Be safe out there guys,


----------



## MacPE6 (Feb 28, 2006)

MacPE6 said:


> May God ensure that he is well and taken care of.


Glad to read that he is home and all is well. 

I was out in the yak last weekend in 5' of water and almost had a 24' twin screw boat run me over. You never know and can never be totally prepaired.


----------



## Mdt1992 (Sep 3, 2007)

around here there are tons of jetskiers that try to flip you they go right next to you and then cut 10 feet in front of your yak at full speed throwing thier wake at you.


----------



## mud (Sep 23, 2007)

cant believe he went out without a life jacket. He said it filled with water so it must have been a sit in. Well atleast the turn out is good and said he will never go out again without a life jacket..lesson learned. Hopefully he gets a bright colored lifejacket and a leash.


----------



## Mark G (Nov 15, 2004)

Hopefully the experts will weigh in on the leash idea. I don't think it would be good while launching or returning thru breakers to be leashed to the boat, but maybe once your safely out in the open water.

If your paddle is leashed to the boat, you should be ok as long as you don't drop the paddle if you capsize. On the other hand a leash to your back might get entangled around a leg-- or worse your neck. Scary thought.


----------



## SkunkApe (Dec 9, 2006)

If your yak is not anchored, then you should have about the same drift of the yak in wind and current. I would not recommend tethering yourself to the yak, that's a recipe for disaster in heavy current. Always wear a PFD and learn to be a strong swimmer. Been there, done that....

Skunk


----------



## news_watch (Jun 1, 2005)

mud said:


> cant believe he went out without a life jacket. He said it filled with water so it must have been a sit in. Well atleast the turn out is good and said he will never go out again without a life jacket..lesson learned. Hopefully he gets a bright colored lifejacket and a leash.


Mud,
Those were my thoughts.
He should also get a skirt or sit-on.
Not going out with a PFD is irresponsible.
nw


----------



## surfnsam (Apr 28, 2008)

leash or no leash always have your saftey equipment (pfd, knife, whistle, mirror or light) this is minimum. with all the lines hanging on my yak thier should be something to grab if i get dunked. i think a empty boat will travel quite fast depending on the wind thats why you put out a drift sock aka bucket to slow your drift.


----------



## wolfva (Nov 17, 2006)

I agree with Sam.
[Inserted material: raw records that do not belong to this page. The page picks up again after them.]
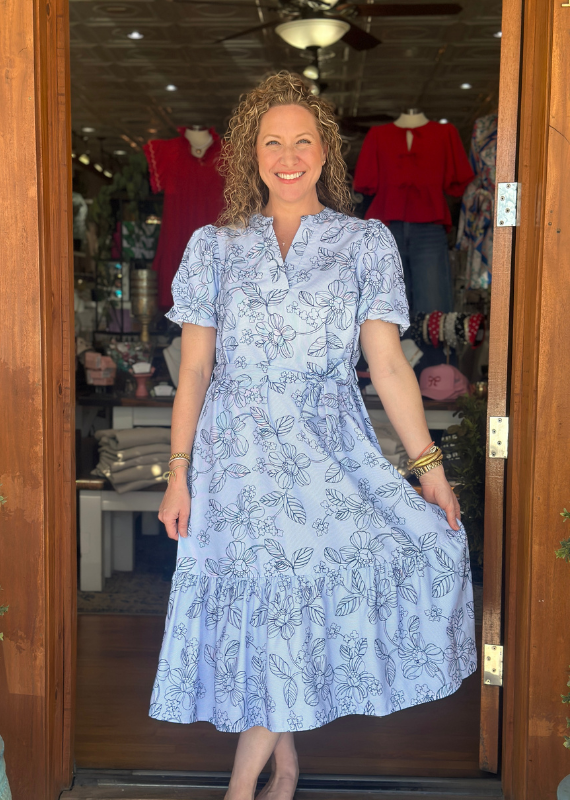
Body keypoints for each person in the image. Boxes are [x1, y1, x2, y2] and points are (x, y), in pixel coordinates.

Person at [152, 72, 476, 800]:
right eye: (273, 142)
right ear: (250, 153)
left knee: (304, 593)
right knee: (270, 604)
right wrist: (178, 473)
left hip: (324, 451)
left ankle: (241, 791)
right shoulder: (212, 246)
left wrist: (428, 467)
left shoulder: (366, 243)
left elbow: (389, 365)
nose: (288, 156)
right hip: (232, 456)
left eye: (303, 141)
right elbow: (196, 371)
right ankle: (285, 763)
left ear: (326, 152)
The yak is a lot lighter, and a LOT higher up in the water then you are, with a broader beam. I think it'd drift a bit faster. 

Of course, there's an easy way to find out...who wants to capsize out at the HRBT and time drifts?


----------



## J_Lannon (Jul 23, 2003)

I have always preached Paddle & Body leash when going solo. I get laughed at for it. The man was lucky the water temps were mild.


----------



## wolfva (Nov 17, 2006)

Another plus with the paddle leash. What is one near constant we almost always see in these stories of lost kayakers/canoers? They spot the BOAT first. I have yet to read about a lost kayaker who was found before his 'yak anyways. I guess it may have something to do with it being larger, brighter, etc. Personally, if I'm lost and the CG flies by, I'd rather they file a report about finding a kayaker clutching his 'yak then an empty 'yak.
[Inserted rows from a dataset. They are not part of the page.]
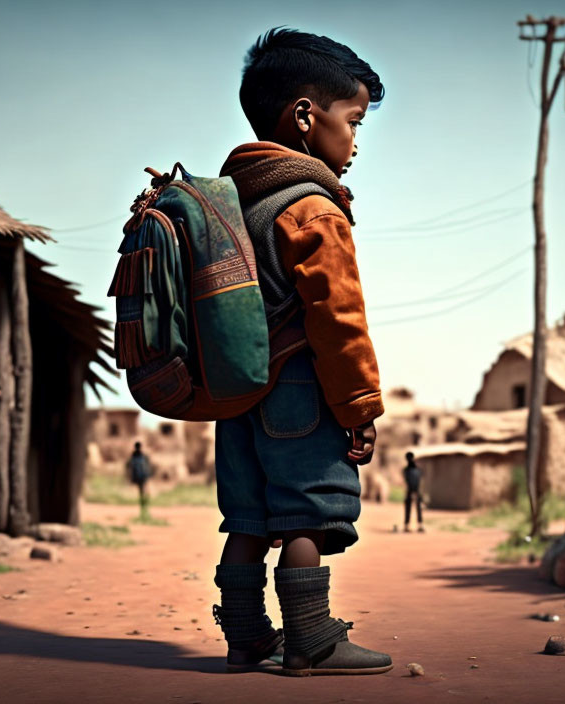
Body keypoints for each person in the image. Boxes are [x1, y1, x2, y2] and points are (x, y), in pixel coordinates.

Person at [210, 28, 391, 676]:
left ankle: (245, 638)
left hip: (236, 393)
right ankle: (311, 641)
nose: (355, 142)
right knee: (307, 516)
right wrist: (359, 405)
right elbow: (339, 320)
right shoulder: (313, 207)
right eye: (353, 120)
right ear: (307, 118)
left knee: (250, 519)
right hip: (299, 392)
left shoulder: (234, 203)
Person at [402, 451, 425, 533]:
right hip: (411, 490)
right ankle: (407, 525)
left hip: (416, 490)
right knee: (409, 508)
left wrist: (415, 491)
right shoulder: (407, 470)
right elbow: (408, 481)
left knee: (418, 508)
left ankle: (420, 525)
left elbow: (418, 480)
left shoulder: (414, 470)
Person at [127, 441, 152, 512]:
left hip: (137, 476)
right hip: (143, 476)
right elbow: (147, 466)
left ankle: (143, 506)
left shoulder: (133, 456)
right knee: (145, 491)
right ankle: (144, 506)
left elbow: (129, 466)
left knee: (141, 491)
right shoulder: (143, 456)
Then again, I'd MUCH prefer to just get back on the danged thing and continue my fishing...


----------



## Rockstar (Jun 23, 2004)

Put reflective tape on the on the backside of your paddle blades... that way you can wave the paddle in the air to grab attention... it's the highest off the water you can get in the kayak... other than a flare.

It will also grab boaters attention at night... being seen is important in these kayaks.


----------